Right inside the hall doors I ran into one of Edwards’s local organizers, a tall, good-looking guy who had spent the last three weeks stapling information packets, knocking on doors in subzero weather, and sleeping very little. I told him about my Edwards-Obama bind and he gave me one of the informational packets, reminding me of the points that swayed me months ago: Edwards is the most solid progressive on every issue. He’s got experience, he’s got a relaxed way with people, he’s got solid plans for ending poverty while Obama has hope, idealism, and rhetoric.
The caucus was less raucous than I expected. There was no music, shouting, or balloons. Instead, sticker-covered Democrats mingled, snacking on deli sandwiches provided by the Clinton campaign and discussing their choices at reasonable volumes.
After weaving between suspender-clad Joe Biden supporters to my friends (an alarming amount of them standing around for Obama), I ran into a friendly faculty member proudly wearing an Obama pin. “Trust me, health care with a mandate cannot win,” he said, shaking his head at my support of Edwards’s plan. “And Obama’s been working with poverty longer than anyone.”

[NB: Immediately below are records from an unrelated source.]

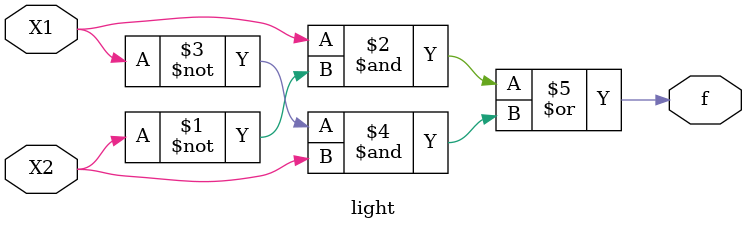
<source format=v>
module light (
    input X1, X2,
    output f
);

assign f = (X1 & ~X2) | (~X1 & X2);
    
endmodule
</source>
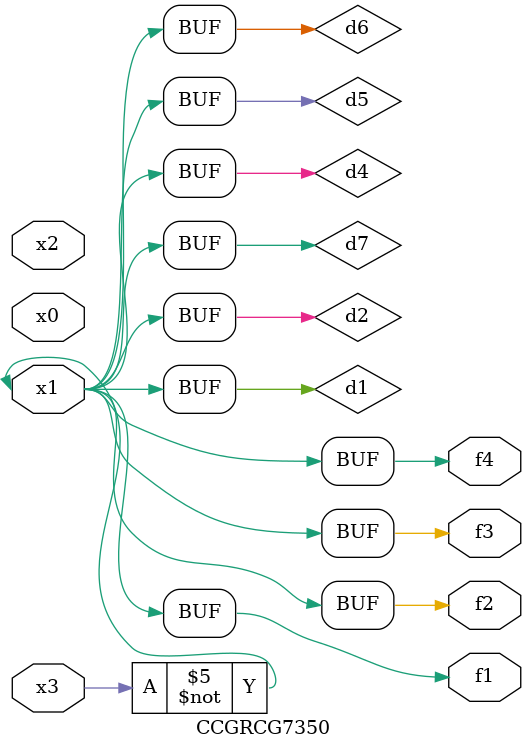
<source format=v>
module CCGRCG7350(
	input x0, x1, x2, x3,
	output f1, f2, f3, f4
);

	wire d1, d2, d3, d4, d5, d6, d7;

	not (d1, x3);
	buf (d2, x1);
	xnor (d3, d1, d2);
	nor (d4, d1);
	buf (d5, d1, d2);
	buf (d6, d4, d5);
	nand (d7, d4);
	assign f1 = d6;
	assign f2 = d7;
	assign f3 = d6;
	assign f4 = d6;
endmodule

</source>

But but but, the issues, I asked. How can I vote for centrist Obama rather than anticorporate workingman Edwards? “I’ve met the man,” the faculty member whispered back just as the moderator calls for quiet. “He’s brilliant.”
“The doors are now locked,” announced the ancient county party chair over the loudspeakers at exactly 7:01. Someone in charge began calling out candidate names and their supporters cheered, slowly filing out of the room to be counted. As the room emptied, it became embarrassingly obvious that I had commitment issues. More than half the room disappeared for Barack Obama. I hid among the Edwards supporters when Hillary’s name was called and was so shocked by her small turnout that I did a quick headcount as they walked past—only 40 or so voters, not even enough to snag representation from this ward.

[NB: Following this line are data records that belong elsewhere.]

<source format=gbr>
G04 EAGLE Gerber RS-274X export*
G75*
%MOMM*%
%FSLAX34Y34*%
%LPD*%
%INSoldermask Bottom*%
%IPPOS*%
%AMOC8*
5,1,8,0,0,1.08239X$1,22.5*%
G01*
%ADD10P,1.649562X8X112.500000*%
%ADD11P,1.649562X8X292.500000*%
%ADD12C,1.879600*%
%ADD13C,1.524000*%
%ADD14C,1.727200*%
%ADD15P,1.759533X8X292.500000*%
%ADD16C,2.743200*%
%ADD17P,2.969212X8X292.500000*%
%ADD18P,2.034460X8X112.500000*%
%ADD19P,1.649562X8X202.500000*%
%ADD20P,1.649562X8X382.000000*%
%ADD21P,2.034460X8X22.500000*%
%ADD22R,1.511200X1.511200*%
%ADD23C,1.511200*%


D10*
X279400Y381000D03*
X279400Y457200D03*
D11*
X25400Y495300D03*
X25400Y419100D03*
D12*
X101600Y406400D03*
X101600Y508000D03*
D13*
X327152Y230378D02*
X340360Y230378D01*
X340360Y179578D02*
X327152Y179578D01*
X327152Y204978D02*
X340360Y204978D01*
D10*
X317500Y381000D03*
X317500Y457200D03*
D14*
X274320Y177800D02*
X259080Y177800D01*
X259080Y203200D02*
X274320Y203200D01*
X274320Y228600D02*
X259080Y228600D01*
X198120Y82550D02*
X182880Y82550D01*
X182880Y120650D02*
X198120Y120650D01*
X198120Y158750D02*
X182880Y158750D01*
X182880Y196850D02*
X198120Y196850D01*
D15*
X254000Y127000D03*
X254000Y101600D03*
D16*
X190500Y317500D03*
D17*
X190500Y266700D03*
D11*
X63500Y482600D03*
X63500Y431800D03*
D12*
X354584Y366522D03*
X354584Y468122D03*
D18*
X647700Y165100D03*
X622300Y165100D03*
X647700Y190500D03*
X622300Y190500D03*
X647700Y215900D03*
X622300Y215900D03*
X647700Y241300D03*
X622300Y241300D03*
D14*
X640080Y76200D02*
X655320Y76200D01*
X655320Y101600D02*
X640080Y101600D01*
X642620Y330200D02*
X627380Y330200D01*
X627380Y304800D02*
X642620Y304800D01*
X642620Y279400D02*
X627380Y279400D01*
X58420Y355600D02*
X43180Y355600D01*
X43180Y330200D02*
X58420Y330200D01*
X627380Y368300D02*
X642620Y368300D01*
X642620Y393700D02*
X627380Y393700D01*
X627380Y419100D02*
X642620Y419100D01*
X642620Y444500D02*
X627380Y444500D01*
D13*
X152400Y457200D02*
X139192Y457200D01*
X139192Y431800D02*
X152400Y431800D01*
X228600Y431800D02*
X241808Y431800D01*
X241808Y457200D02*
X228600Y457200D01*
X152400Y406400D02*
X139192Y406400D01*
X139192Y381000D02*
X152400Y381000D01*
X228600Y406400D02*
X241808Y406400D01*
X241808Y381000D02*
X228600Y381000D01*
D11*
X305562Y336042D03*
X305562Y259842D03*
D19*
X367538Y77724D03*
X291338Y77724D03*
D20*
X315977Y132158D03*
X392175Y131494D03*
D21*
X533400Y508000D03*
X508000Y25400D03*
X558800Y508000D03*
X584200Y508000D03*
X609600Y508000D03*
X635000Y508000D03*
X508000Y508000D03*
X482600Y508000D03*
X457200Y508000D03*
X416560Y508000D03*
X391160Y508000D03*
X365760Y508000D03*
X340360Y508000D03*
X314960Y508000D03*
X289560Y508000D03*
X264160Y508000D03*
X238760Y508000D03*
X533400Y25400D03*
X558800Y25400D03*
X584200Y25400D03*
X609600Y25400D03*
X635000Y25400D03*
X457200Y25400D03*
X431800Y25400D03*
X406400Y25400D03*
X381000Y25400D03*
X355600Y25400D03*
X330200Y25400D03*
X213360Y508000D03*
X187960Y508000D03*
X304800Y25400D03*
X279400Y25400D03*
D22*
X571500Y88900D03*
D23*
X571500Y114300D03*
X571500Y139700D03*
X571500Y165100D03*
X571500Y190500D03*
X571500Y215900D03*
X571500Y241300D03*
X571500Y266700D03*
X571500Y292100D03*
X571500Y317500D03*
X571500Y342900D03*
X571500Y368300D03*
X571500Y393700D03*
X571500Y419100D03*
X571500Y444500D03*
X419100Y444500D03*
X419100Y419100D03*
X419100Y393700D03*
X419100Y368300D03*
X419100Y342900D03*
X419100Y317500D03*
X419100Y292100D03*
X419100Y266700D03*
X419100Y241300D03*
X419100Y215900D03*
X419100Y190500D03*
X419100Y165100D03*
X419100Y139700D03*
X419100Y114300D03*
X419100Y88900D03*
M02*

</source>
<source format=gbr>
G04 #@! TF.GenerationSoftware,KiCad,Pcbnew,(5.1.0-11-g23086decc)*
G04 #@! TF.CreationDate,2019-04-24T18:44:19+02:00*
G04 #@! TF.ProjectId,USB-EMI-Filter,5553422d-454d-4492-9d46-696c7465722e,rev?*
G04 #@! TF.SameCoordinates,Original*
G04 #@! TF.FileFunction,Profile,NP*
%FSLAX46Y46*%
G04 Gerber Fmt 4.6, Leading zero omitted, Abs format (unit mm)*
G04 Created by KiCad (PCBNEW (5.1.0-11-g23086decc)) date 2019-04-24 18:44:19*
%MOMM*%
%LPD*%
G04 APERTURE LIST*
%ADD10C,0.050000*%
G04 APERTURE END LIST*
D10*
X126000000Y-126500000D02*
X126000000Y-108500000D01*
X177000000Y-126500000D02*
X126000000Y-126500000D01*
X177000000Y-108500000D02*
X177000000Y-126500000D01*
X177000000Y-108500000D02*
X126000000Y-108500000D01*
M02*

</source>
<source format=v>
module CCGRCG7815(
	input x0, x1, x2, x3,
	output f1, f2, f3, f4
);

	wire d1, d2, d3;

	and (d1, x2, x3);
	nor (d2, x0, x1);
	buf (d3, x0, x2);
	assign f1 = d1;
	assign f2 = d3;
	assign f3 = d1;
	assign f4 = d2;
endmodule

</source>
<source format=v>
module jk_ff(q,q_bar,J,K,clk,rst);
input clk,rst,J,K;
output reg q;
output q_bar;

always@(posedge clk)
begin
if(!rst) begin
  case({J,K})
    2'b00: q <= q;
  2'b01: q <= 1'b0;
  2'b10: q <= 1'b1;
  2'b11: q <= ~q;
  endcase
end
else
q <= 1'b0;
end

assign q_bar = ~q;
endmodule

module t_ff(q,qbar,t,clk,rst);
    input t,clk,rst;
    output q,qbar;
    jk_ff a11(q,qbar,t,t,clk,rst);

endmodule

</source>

If I didn’t run the gauntlet of my peers soon, I would be mistaken for a Kucinich supporter. This was it—after months of waffling, I had to take the plunge. I thought about where I wanted to be at the end of the night. Slinking into the Edwards section supporting my choice with policy talk? Or running to Obama and excited to be part of something new, different, and a little wild?
It was so quick and easy to shake off the high-minded belief that supporting someone young, enthusiastic, and idealistic is an irrational choice. There were no seats left in the counting room, so I had to sit on the stage, staring straight out at all the Edwards and Clinton campaigners while I munched a cookie an elderly volunteer had frosted with Obama’s O. I felt proud. I felt excited. I felt like maybe, because of this day, America will be a more progressive, more tolerant, more inspirational country one year from now.
By 7:24, Hillary supporters began tearing off their stickers and either moping out of the caucus or into another candidate’s camp. Half an hour later, the final results were tallied. Obama took more than half of our ward’s votes, Edwards a third and Hillary exactly zero.
After most of the voters left for home, my circle of Obama-supporting friends and I did what I hope every other young voter did after winning the caucus: We opened four bottles of wine in the back of the caucus hall and watched the returns come in on CNN.